* Required work: Return each line of the entries that holds the string "brake".
BEGIN Dataset extract
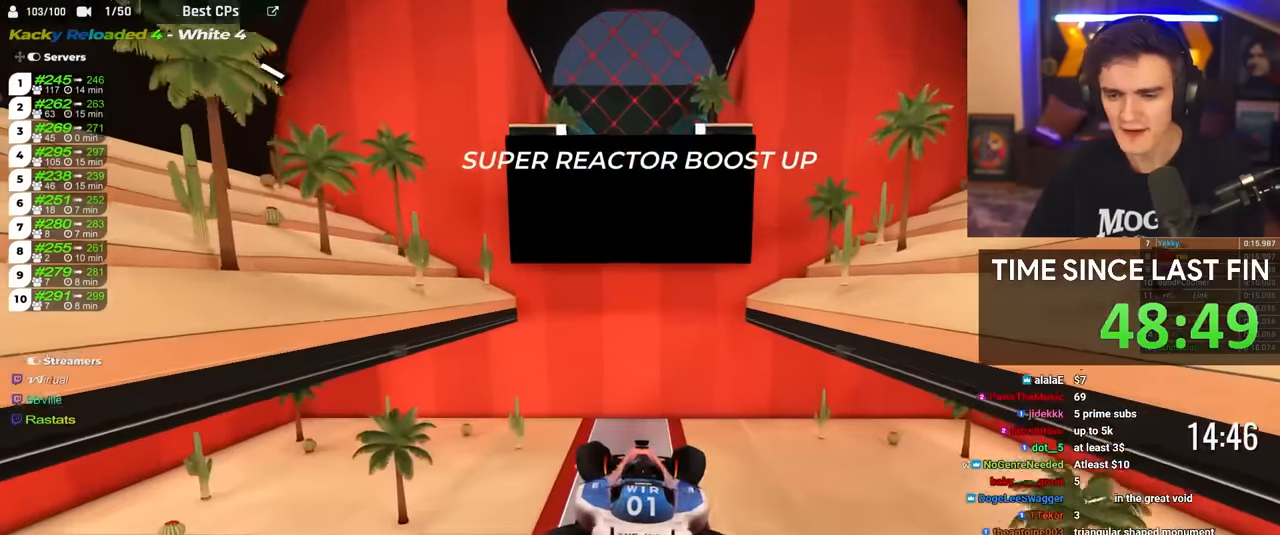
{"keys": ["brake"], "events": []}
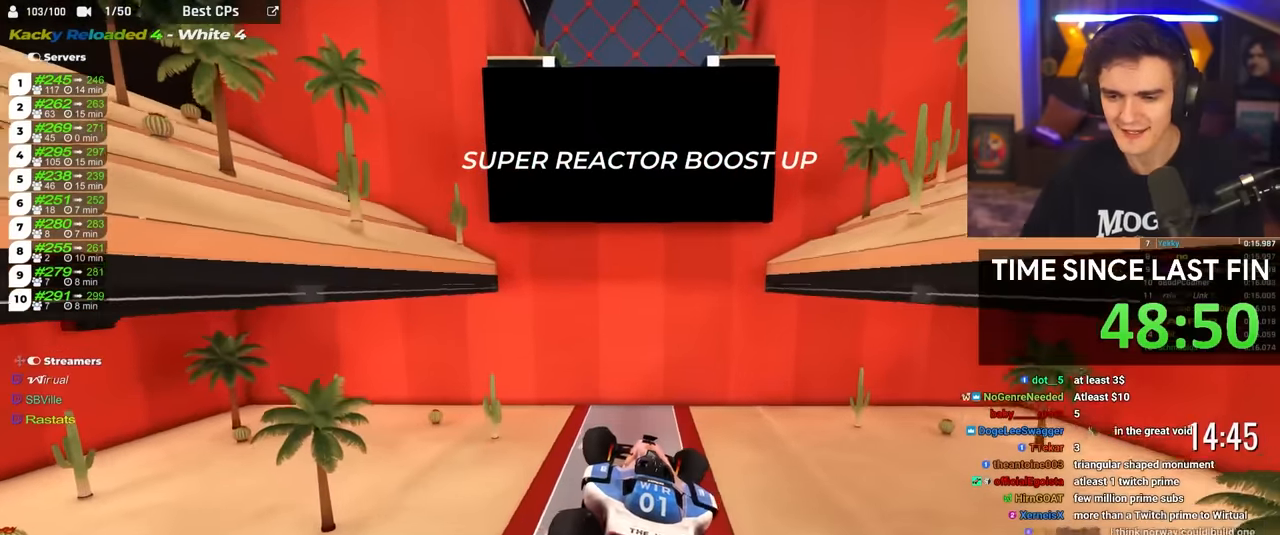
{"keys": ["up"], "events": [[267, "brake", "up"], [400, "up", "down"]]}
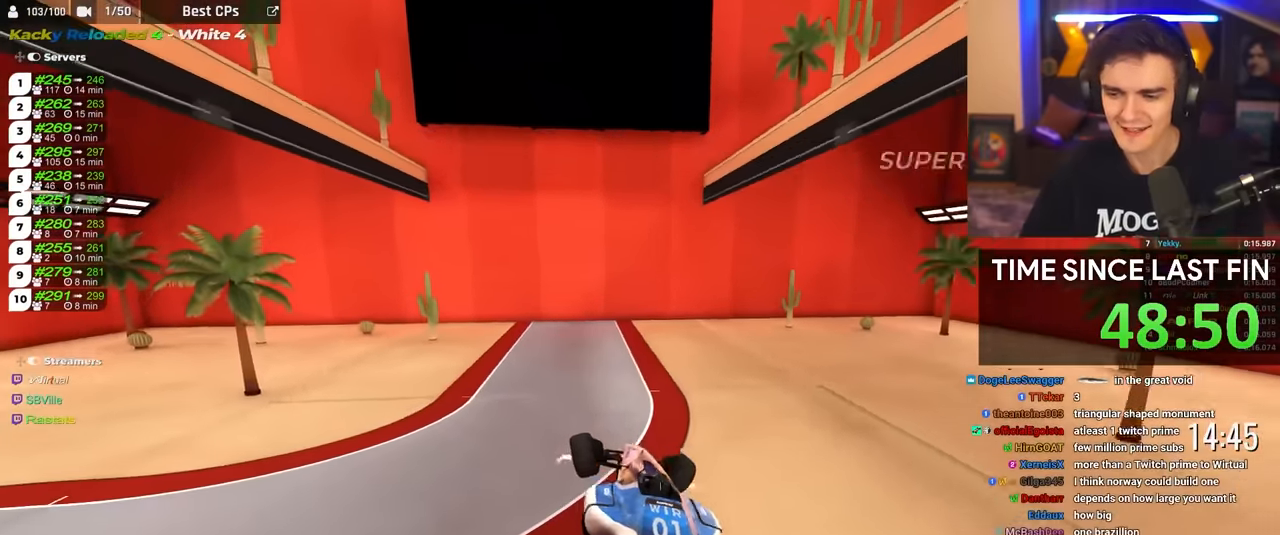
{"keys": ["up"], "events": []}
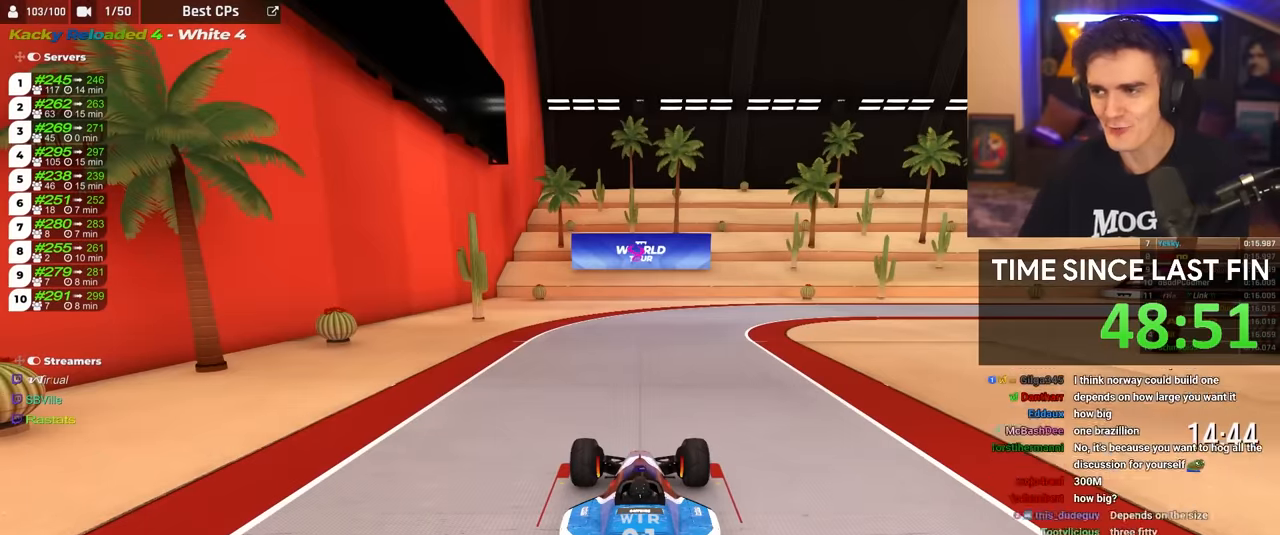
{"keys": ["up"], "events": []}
END Dataset extract
BEGIN Dataset extract
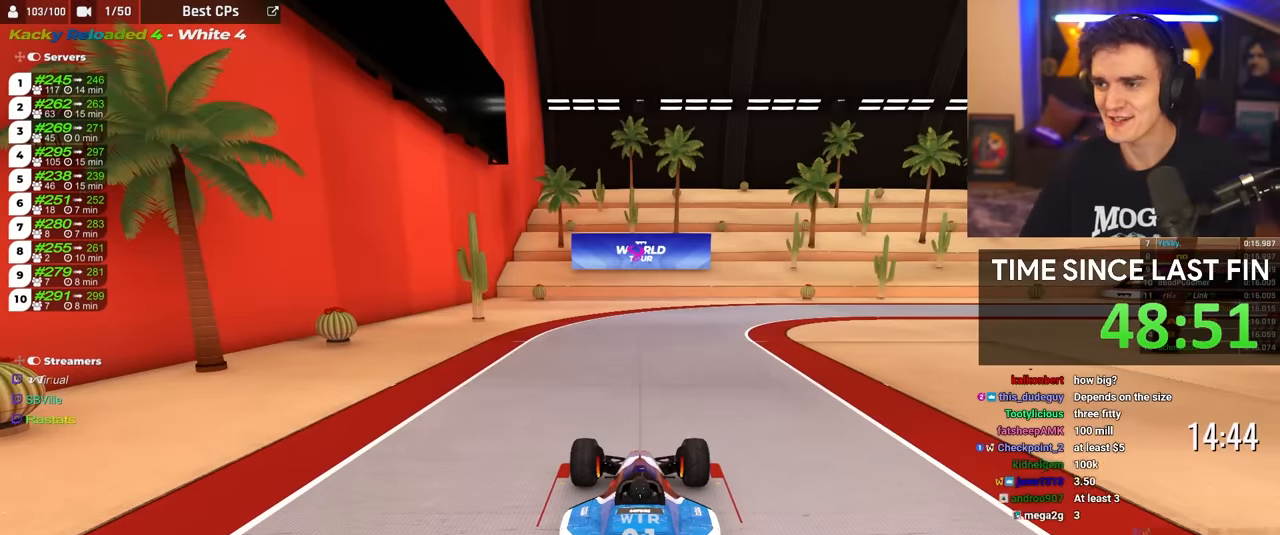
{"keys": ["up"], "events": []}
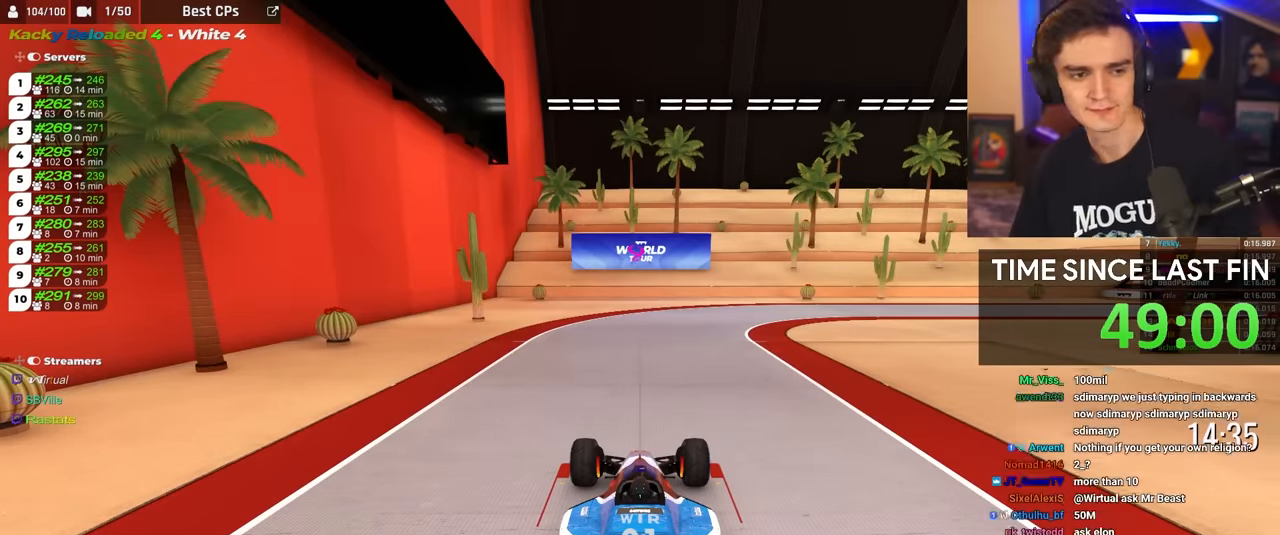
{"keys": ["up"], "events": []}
END Dataset extract
* Final answer:
{"keys": ["brake"], "events": []}
{"keys": ["up"], "events": [[267, "brake", "up"], [400, "up", "down"]]}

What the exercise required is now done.